La chasse aux anciens sandinistes



Cette première vague d’arrestations a été suivie d’une seconde une semaine plus tard, qui a concerné cette fois d’ancien.ne.s militant.e.s et responsables de la révolution sandiniste, très respecté.es pour leur passé de lutte contre la dictature somoziste, leur rôle dans les premières années de la révolution, et leur rupture déjà ancienne avec Ortega.

Dora Maria Téllez, arrêtée en même temps que Suyen Barahona et Ana Margarita Vijil, autres responsables d’Unamos (ex-Mouvement de rénovation sandiniste - MRS), fut l’une des responsables de la prise du Parlement somoziste en 1978, à la tête de l’un des « fronts » de l’insurrection, puis ministre de la Santé dans les premières années de la révolution. Son crime ? Un tweet en date du 8 juin, où elle dénonçait le caractère « dictatorial » du régime orteguïste.

Hugo Torres, autre figure historique de la guérilla, et général à la retraite de l’armée sandiniste, était arrêté le même jour, ainsi que Victor Hugo Tinoco, ancien vice-ministre des Affaires étrangères pendant la révolution. Ils et elles étaient également membres d’Unamos.

En deux semaines, la dictature Ortega-Murillo a mis en œuvre sa stratégie murie au cours des derniers mois, déchirant ainsi les derniers oripeaux de légitimité démocratique dont elle prétendait couvrir ses crimes, et révélant en même temps la crainte que lui inspire la perspective d’élections libres.
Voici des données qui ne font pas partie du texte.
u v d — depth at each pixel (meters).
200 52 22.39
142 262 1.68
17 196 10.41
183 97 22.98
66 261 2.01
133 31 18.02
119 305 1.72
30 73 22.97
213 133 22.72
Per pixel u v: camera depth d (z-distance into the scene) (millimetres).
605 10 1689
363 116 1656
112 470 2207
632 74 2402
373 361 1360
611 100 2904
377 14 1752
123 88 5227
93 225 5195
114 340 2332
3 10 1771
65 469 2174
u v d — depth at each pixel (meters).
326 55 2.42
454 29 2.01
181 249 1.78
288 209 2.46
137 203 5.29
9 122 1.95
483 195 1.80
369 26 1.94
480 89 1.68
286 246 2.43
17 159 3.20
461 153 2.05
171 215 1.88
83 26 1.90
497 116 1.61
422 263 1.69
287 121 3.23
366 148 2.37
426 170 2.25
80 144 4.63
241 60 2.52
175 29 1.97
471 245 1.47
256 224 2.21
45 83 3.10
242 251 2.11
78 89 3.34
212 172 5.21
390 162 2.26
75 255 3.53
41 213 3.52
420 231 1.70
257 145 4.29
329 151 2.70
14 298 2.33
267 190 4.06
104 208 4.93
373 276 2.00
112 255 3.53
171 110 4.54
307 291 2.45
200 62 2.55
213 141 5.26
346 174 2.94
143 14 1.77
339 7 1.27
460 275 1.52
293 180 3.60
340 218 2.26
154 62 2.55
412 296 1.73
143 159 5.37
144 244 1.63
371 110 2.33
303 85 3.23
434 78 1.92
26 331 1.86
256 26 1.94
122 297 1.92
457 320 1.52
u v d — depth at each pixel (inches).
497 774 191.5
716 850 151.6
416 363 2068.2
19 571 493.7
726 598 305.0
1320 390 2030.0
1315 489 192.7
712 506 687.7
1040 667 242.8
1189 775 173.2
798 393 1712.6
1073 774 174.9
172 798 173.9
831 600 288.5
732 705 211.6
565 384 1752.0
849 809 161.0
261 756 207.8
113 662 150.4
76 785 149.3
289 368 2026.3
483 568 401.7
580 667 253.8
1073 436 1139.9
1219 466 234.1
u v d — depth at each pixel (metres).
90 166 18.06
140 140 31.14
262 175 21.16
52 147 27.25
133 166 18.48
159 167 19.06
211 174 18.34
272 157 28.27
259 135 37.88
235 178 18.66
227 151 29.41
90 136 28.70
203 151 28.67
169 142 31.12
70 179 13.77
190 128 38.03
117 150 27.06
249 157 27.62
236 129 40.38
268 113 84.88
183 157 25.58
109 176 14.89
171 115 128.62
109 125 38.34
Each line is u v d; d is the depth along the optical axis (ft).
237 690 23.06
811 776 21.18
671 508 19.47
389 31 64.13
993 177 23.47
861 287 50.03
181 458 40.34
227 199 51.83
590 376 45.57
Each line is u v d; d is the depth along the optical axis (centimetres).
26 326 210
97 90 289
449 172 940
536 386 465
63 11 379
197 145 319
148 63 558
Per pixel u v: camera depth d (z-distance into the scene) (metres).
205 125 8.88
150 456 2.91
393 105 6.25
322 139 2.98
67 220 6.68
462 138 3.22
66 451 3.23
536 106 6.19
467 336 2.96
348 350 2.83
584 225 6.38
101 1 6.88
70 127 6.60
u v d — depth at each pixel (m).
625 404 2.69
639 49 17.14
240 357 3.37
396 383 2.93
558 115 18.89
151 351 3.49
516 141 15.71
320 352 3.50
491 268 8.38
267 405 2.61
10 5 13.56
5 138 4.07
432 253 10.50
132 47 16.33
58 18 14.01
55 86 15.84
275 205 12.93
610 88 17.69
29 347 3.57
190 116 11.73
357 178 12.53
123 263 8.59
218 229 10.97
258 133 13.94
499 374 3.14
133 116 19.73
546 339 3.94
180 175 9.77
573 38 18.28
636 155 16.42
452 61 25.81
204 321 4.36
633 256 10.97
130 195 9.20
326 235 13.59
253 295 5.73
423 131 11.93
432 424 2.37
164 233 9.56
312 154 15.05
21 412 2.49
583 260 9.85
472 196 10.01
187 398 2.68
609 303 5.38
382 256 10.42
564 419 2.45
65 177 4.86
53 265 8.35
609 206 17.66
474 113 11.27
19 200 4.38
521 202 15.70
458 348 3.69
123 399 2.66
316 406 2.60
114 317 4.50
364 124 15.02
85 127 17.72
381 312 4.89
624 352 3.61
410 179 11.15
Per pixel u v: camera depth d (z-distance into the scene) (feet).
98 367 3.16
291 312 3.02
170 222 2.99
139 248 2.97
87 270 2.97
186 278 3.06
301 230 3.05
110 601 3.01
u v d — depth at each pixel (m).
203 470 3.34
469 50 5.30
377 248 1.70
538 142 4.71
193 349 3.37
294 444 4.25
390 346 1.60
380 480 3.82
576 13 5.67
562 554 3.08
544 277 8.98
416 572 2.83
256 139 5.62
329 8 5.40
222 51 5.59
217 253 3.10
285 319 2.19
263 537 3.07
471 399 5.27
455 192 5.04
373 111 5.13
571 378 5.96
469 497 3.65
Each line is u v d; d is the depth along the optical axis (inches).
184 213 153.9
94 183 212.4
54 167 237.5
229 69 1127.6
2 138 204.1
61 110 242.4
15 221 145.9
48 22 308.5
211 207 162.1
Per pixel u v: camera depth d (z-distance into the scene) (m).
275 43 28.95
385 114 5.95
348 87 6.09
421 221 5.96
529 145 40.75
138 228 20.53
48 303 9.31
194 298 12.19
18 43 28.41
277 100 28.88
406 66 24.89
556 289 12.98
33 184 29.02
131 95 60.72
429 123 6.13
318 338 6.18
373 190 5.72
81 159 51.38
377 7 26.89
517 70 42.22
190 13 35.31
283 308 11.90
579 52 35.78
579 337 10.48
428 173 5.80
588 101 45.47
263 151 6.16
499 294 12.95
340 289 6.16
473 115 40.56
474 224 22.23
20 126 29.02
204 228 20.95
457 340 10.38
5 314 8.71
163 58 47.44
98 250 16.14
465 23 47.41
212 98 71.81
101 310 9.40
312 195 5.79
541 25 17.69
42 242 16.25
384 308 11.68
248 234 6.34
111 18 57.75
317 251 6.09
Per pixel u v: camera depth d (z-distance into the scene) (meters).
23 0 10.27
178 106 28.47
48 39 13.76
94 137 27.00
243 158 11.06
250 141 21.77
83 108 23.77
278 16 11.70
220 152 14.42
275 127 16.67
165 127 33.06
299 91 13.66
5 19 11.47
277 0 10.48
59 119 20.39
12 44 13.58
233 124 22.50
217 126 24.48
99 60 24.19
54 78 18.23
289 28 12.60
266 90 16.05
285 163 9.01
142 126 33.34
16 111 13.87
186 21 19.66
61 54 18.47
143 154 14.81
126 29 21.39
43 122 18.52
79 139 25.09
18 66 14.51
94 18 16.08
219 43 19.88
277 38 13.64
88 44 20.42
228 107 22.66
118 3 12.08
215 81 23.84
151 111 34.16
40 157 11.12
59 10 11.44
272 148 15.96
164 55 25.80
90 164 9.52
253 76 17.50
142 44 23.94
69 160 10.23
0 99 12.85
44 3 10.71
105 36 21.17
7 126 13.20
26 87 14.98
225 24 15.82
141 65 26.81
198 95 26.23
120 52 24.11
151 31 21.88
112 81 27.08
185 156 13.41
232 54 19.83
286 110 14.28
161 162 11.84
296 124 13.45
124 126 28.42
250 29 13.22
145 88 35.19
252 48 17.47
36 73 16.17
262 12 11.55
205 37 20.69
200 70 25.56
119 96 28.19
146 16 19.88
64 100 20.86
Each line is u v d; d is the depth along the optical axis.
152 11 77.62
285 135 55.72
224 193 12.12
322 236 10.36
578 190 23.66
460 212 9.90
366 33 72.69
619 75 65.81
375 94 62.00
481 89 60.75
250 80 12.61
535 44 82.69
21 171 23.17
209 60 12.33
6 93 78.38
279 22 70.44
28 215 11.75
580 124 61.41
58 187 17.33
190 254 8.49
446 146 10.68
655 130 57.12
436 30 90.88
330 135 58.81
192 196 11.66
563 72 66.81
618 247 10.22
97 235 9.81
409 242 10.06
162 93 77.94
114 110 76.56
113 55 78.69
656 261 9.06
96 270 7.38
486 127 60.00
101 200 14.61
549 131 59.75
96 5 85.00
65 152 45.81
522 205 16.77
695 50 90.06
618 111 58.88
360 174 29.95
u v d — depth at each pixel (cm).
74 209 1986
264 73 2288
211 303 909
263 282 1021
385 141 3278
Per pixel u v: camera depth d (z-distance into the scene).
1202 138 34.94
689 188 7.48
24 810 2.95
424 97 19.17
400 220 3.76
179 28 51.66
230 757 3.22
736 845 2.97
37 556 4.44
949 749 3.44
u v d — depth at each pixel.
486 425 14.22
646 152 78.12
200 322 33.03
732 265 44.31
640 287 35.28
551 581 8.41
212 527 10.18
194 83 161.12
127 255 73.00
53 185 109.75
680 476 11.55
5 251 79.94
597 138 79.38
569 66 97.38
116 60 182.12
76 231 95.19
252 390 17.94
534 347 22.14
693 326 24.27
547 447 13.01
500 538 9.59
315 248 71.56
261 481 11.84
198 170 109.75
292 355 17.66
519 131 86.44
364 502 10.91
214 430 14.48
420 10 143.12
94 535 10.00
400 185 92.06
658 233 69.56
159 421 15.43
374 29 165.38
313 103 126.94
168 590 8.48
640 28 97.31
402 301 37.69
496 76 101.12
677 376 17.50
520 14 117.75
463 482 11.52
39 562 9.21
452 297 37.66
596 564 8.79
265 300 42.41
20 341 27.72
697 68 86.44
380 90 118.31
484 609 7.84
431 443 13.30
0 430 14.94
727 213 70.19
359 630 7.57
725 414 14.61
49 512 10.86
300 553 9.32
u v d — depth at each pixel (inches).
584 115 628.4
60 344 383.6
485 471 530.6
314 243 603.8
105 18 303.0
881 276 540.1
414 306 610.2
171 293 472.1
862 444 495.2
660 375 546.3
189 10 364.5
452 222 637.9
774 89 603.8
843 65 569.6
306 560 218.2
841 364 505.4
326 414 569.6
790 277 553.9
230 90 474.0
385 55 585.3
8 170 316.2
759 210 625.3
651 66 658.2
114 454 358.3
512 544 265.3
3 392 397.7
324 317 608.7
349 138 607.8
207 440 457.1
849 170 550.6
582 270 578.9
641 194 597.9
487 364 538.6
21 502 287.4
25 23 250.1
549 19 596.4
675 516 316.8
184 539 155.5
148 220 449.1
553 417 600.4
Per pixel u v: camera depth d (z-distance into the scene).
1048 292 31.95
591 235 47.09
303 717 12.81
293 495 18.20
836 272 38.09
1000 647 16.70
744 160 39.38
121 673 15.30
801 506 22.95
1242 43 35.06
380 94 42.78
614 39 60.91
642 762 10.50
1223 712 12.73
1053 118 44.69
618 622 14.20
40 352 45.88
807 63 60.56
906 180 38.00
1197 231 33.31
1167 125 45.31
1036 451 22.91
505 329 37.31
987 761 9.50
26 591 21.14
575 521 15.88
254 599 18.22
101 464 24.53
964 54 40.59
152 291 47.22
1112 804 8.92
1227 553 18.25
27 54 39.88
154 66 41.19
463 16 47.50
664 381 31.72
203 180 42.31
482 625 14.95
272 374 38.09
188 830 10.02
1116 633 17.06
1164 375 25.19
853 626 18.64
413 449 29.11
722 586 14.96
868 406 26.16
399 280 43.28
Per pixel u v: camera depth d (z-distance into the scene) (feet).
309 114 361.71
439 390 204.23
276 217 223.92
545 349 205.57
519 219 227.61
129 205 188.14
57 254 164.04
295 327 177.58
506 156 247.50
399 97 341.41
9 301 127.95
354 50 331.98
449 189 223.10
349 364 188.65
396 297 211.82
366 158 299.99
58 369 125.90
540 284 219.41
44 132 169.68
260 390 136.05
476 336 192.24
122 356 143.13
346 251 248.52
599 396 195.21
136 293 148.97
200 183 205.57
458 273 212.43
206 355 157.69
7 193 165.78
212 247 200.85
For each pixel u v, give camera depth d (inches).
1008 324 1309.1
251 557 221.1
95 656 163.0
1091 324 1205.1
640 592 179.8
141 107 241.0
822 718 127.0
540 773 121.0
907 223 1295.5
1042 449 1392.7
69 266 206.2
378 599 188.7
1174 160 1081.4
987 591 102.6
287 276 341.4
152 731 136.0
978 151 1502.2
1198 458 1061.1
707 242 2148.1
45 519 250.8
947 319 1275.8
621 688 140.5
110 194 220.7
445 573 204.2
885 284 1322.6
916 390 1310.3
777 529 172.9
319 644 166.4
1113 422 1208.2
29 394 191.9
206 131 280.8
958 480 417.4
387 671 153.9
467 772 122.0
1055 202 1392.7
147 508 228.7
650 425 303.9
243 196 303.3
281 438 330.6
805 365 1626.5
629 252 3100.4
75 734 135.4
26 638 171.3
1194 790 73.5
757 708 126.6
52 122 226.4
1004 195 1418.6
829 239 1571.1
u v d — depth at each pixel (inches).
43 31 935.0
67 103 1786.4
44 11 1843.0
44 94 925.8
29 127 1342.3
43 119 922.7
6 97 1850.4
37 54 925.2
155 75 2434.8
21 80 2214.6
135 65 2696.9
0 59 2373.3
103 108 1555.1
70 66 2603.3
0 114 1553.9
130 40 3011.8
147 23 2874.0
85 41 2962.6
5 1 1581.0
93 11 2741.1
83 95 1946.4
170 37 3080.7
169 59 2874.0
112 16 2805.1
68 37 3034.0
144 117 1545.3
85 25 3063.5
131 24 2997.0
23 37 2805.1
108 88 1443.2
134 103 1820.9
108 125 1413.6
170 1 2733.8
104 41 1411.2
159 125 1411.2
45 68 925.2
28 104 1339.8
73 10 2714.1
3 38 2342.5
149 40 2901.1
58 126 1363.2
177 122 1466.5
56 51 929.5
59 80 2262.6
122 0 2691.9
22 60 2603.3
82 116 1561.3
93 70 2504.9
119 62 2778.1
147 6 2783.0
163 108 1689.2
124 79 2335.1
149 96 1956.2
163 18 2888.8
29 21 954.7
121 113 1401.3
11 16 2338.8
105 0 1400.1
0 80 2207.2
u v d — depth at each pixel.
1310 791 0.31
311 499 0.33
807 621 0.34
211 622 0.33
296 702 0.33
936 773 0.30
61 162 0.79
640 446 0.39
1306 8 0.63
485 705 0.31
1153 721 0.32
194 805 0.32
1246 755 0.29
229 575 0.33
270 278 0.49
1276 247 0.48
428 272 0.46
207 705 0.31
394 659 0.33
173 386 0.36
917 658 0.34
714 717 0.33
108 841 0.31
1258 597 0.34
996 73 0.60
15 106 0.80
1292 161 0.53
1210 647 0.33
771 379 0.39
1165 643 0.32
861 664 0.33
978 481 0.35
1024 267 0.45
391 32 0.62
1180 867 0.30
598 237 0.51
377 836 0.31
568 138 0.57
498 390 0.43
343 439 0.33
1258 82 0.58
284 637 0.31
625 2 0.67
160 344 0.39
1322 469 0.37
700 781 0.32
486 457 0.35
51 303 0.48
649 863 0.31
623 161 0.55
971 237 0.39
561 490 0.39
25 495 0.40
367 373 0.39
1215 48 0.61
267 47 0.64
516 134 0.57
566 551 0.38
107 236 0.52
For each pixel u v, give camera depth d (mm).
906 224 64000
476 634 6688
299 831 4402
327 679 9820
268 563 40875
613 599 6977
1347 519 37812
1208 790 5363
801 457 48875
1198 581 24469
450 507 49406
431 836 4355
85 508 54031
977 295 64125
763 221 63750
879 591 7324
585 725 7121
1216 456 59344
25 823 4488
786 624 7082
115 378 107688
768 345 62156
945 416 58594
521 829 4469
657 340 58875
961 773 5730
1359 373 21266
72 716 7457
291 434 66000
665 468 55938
A n’en plus douter, le scrutin de novembre prochain ne sera rien qu’une farce électorale, un écran de fumée.. La seule question est de savoir qui acceptera de jouer le rôle de figurant.

Même si la colère n’est pas éteinte, la situation est complexe et semble bloquée : d’une part, l’oligarchie doit beaucoup à Ortega, dont le régime s’est de fait historiquement appuyé sur une alliance entre l’oligarchie traditionnelle et une nouvelle oligarchie liée à la famille Ortega et à ses proches, au prix d’une absence de remise en cause d’un modèle économique et social profondément inégalitaire et d’un saccage des écosystèmes ; d’autre part, la “communauté internationale” se limite à émettre des protestations. Alors, l’une et l’autre pourraient se satisfaire d’une négociation avec la dictature, pour peu qu’elle permette de préserver les intérêts de l’oligarchie et les apparences (pour la communauté internationale).

En revanche, la grande majorité de la population, elle, n’a rien a négocier avec Ortega-Murillo : le peuple nicaraguayen ne peut que poursuivre sa résistance au quotidien et en appeler à la solidarité et à l’aide internationale. Nous resterons à ses côtés et aux côtés des mouvements sociaux, pour informer, dénoncer la dictature et exiger l’arrêt de la répression, la libération de tous les prisonnier.ère.s politiques et le rétablissement des libertés civiques, notamment de la liberté d’expression et la liberté de la presse.